31. Emission measure maps of a CME seen by SDO/AIAJanuary 29, 2013, from uksp_nug_ed
Author: Iain Hannah and Eduard Kontar,
SUPA School of Physics & Astronomy, University of Glasgow.
The spectacular images from the Atmospheric Imaging Assembly on the Solar Dynamics Observatory (SDO/AIA) show a range of highly energetic phenomena in the solar corona like flares and coronal mass ejections (CMEs). These observations not only permit the dynamics to be studied but the different wavelength filters, particularly the six sensitive to coronal temperatures, also allow the heated plasma parameters to be investigated. In this nugget we demonstrate a regularized approach to recovering the underlying temperature distribution of the emitting material from a CME low in the solar corona. The SDO/AIA images show the CME formation which broadly matches the classic CSHKP model of an erupting plasmoid, stretching the magnetic field to produce a current sheet behind it. However in reality this event is considerably more complicated: this CME featured in a earlier nugget.

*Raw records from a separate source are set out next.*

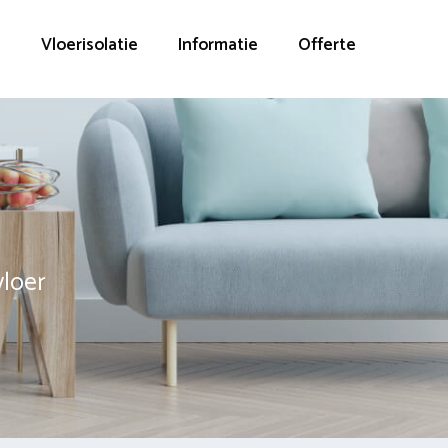
g
Vloerisolatie
Informatie
Offerte
vloer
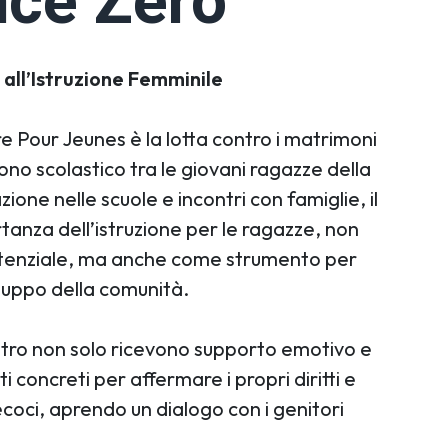
nce Zéro
all’Istruzione Femminile
tre Pour Jeunes è la lotta contro i matrimoni
ono scolastico tra le giovani ragazze della
one nelle scuole e incontri con famiglie, il
anza dell’istruzione per le ragazze, non
potenziale, ma anche come strumento per
iluppo della comunità.
tro non solo ricevono supporto emotivo e
concreti per affermare i propri diritti e
coci, aprendo un dialogo con i genitori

Regularized Differential Emission Measure
The Differential Emission Measure (or DEM, ξ) describes the amount of material along the line-of-sight within a particular temperature range . The DEM convolved with the temperature response (see UKSP Nugget 4. for more info on the responses) of each wavelength gives the observed signal in each pixel. Unfortunately a direct inversion of the data does not produce a unique DEM solution and additional constraints are needed to achieve a stable solution of this ill-posed inverse problem. Many different solution techniques have been developed (see  for discussion and references) but often with limitations due to the constraints used (e.g. modelling the DEM as isothermal or single Gaussian) or the time it takes to compute a solution. The latter is particularly important as the huge volume of SDO/AIA data (40962 pixels every 12 seconds) has the potential to provide the DEM as a function of position (maps) and time (movies). This is crucial information when trying to studying dynamical heating in the corona.

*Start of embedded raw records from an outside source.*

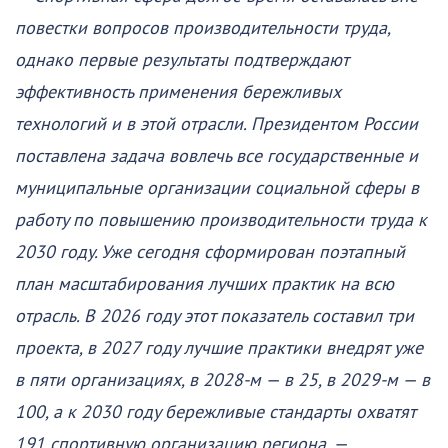
повестки вопросов производительности труда,
однако первые результаты подтверждают
эффективность применения бережливых
технологий и в этой отрасли. Президентом России
поставлена задача вовлечь все государственные и
муниципальные организации социальной сферы в
работу по повышению производительности труда к
2030 году. Уже сегодня сформирован поэтапный
план масштабирования лучших практик на всю
отрасль. В 2026 году этот показатель составил три
проекта, в 2027 году лучшие практики внедрят уже
в пяти организациях, в 2028-м — в 25, в 2029-м — в
100, а к 2030 году бережливые стандарты охватят
191 спортивную организацию региона, —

We use Tikhonov regularization to recover the DEM. This adds a constraint based on the expected “smoothness” of the solution. This method [2,3,4] (intially implemented for the inversion of RHESSI spectra ) is not only quick to compute (our code able to calculate 10,000s DEMs per second) but it makes no assumptions about the model form of the DEM and provides both horizontal (DEM) and vertical (temperature) uncertainties. DEMs for four different pixels in the image of the CME are shown in Figure 1. Here we see hot (>8 MK) material in the core (B) of the erupting material, as well as the stem (A) connecting it to the lower solar atmosphere. At the leading edge of the eruption (C) the DEM still shows the hotter component but just slightly ahead of it (D) we only have the single, cooler coronal component.
DEM maps and movies
The strength of the regularization of SDO/AIA data is really apparent once we calculate the DEM in every useable pixel (where the signal to noise is large enough and the pixels aren’t saturated) across the six coronal images and then repeat this for the new set of images every 12 seconds. The resulting movie of the eruption is shown in Figure 2, where we show nine temperature ranges. In the 8-11 MK and 11-14 MK temperature ranges we see the plasmoid rising up with the stem-like current-sheet forming behind it. The continued emission from the stem and loops at these temperatures after the eruption shows that there is continued energy release to heat the plasma.
In Figure 3 we show the different components of the eruption clearly defined in the 11-14 MK EM map at 12:15:02UT. Note that here (as in the movie Figure 2) we are plotting the Emission Measure EM and not the DEM, achieved by removing the factor of the temperature bin widths. We do this so that the EM values in each pixel are simply related to the square of the electron density multiplied by the line-of-sight depth. Therefore by estimating the depth (for instance assuming the depth is the same as the width, or that it’s 100Mm deep) then we can calculate not only the densities but also the thermal as well as the kinetic energy (for just the core and envelope as the stem isn’t moving outwards). Doing this for the core and envelope in Figure 3 we find that the thermal energy is consistently slightly larger than the kinetic energy.
We can also look at the time evolution of the eruption as a function of temperature. We calculate the velocity of the leading edge of the eruption in each temperature band by tracking it in a series of EM difference images (shown in the subfigure in Figure 4). For this CME we find that the emission at cooler temperatures (< 2-3 MK) is moving faster than those at higher (> 3-4 MK).
Regularized EM maps present a very powerful tool for exploring the dynamics of heating in the corona with SDO/AIA observations, providing the plasma parameters required by those building models of these energetic events. The IDL code to calculate the DEMs is freely available here. An explanation of the code and a more detailed analysis of the CME shown in this nugget are the subject of a paper submitted to A&A , available on arxiv.